**DIRECTIONS:** A precise copy of the data is required, with every picture left out.

**Records from a collection:**
--- START ---
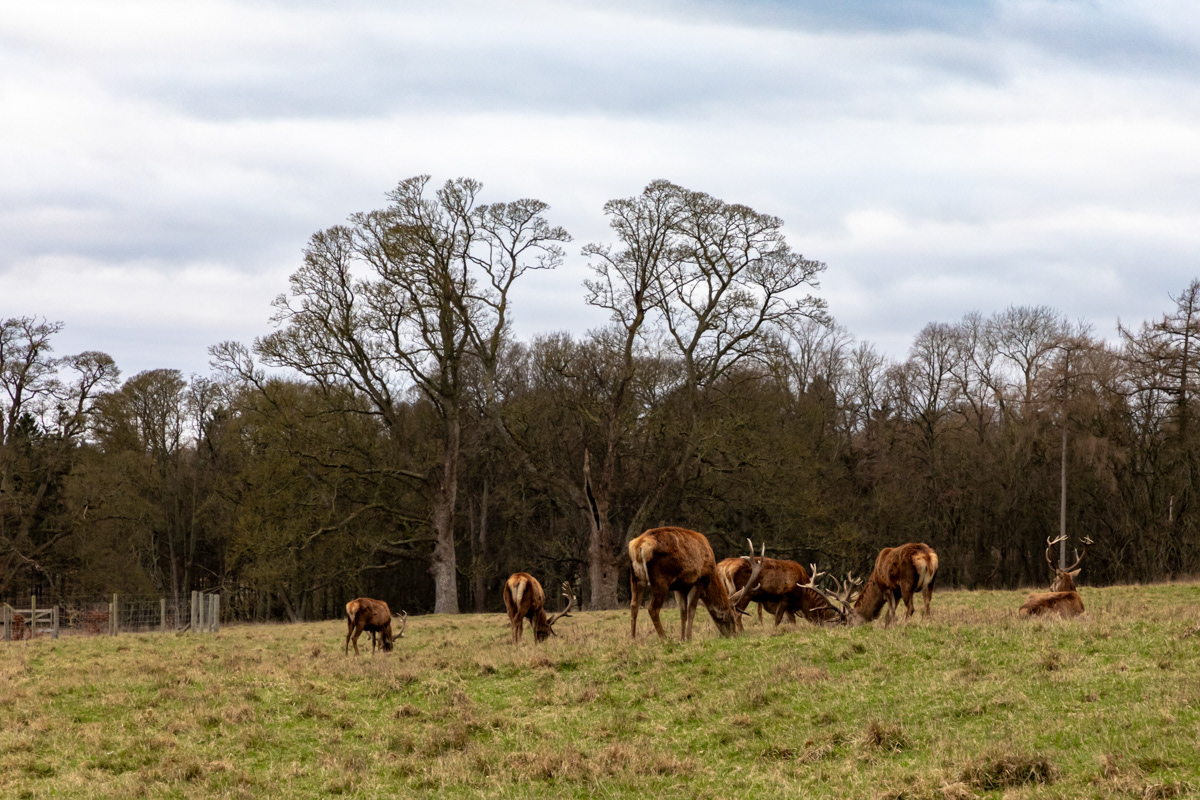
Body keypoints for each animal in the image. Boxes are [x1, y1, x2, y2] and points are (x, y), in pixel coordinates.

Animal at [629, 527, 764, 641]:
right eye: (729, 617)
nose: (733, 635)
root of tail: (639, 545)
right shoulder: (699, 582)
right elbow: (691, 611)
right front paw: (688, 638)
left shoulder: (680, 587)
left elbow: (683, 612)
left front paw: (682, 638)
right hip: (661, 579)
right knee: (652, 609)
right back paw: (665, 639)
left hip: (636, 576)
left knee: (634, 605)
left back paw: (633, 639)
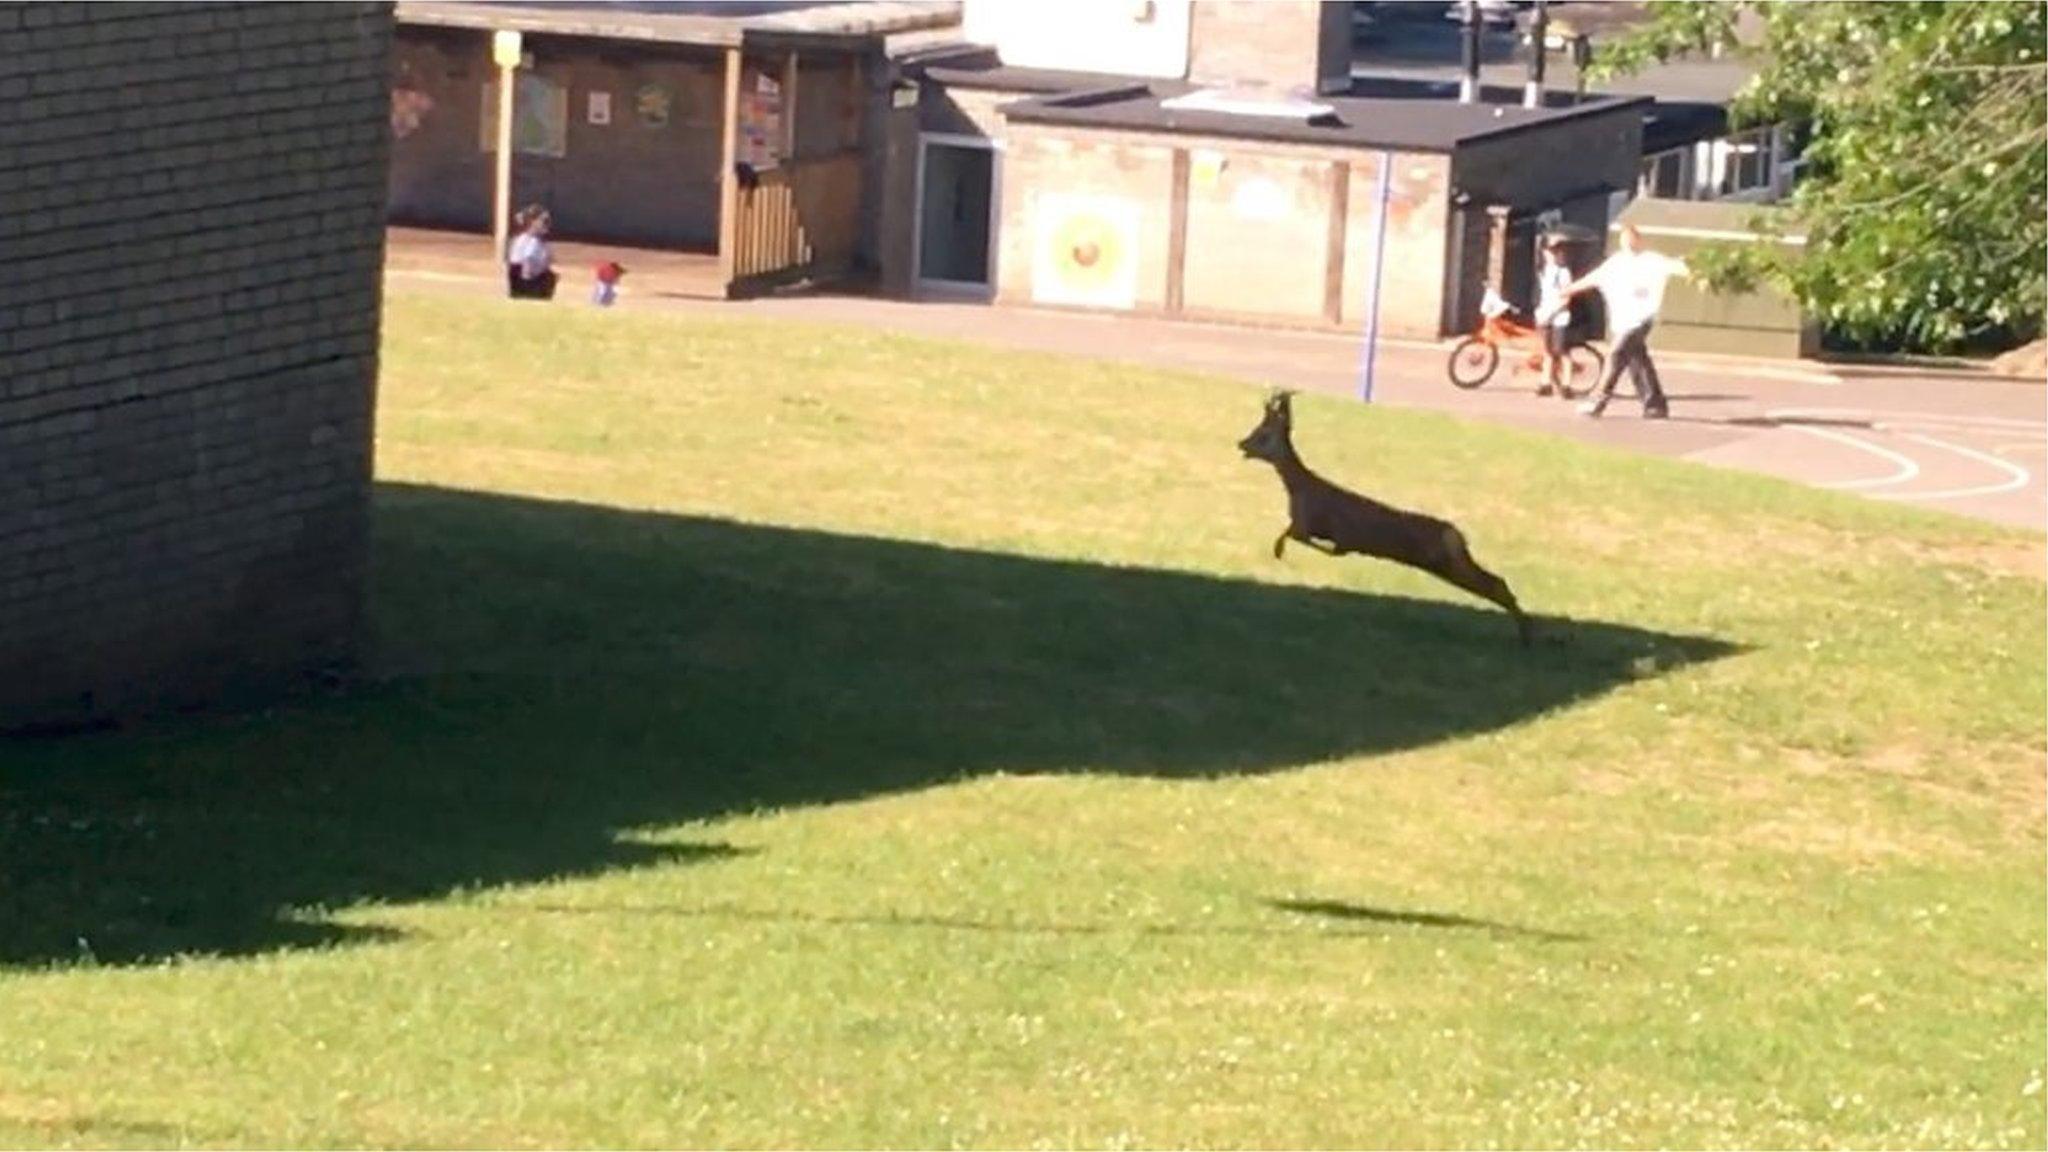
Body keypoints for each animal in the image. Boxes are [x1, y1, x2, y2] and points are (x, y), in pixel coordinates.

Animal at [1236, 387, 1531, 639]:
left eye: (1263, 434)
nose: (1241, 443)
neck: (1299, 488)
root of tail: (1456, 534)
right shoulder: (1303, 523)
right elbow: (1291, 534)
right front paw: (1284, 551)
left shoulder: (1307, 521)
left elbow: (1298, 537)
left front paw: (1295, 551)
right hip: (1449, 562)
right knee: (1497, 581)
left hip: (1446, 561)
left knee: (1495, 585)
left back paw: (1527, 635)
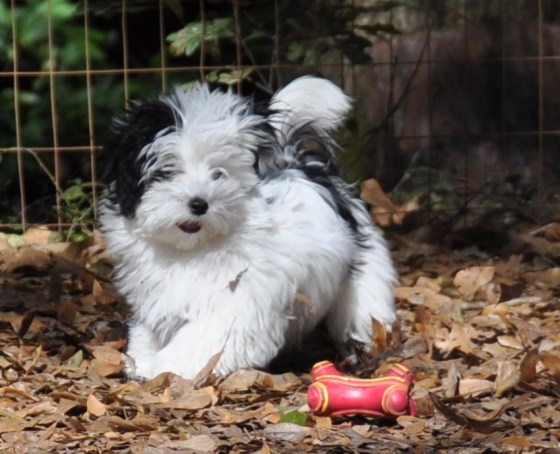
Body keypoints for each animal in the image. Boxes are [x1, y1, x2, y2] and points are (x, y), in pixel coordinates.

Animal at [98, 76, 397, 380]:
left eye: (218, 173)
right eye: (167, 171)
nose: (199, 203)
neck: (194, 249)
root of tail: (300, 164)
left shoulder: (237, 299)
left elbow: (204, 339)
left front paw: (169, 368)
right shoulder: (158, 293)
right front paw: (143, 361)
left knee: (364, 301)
--- END ---
**COMPLETED TASK:**
Body keypoints for each animal in the image. Boxes are [x1, y1, x2, y2] and points are (x, y), in pixel coordinates.

Animal at [629, 527, 764, 641]:
right eye: (729, 617)
nose: (733, 635)
root of tail: (639, 545)
right shoulder: (699, 582)
right elbow: (691, 611)
right front paw: (688, 638)
left shoulder: (680, 587)
left elbow: (683, 612)
left front paw: (682, 638)
right hip: (661, 579)
right knee: (652, 609)
right back paw: (665, 639)
left hip: (636, 576)
left knee: (634, 605)
left back paw: (633, 639)
Body keypoints for each animal in the image. Boxes are [x1, y1, x2, y2] and points are (x, y), in pixel coordinates.

Animal at [1236, 387, 1531, 639]:
left eye: (1263, 434)
nose: (1241, 443)
neck: (1299, 488)
root of tail: (1456, 534)
right shoulder: (1303, 523)
right elbow: (1291, 534)
right front paw: (1284, 551)
left shoulder: (1307, 521)
left elbow: (1298, 537)
left front paw: (1295, 551)
right hip: (1449, 562)
right knee: (1497, 581)
left hip: (1446, 561)
left knee: (1495, 585)
left back paw: (1527, 635)
Body keypoints for each animal in the image. Boxes are [x1, y1, x2, y2] and points are (x, y), in pixel coordinates.

Animal at [98, 76, 397, 380]:
left eye: (218, 173)
right eye: (167, 171)
nose: (199, 203)
neck: (194, 249)
root of tail: (300, 164)
left shoulder: (237, 299)
left elbow: (204, 339)
left front paw: (169, 368)
right shoulder: (158, 293)
right front paw: (143, 361)
left knee: (364, 301)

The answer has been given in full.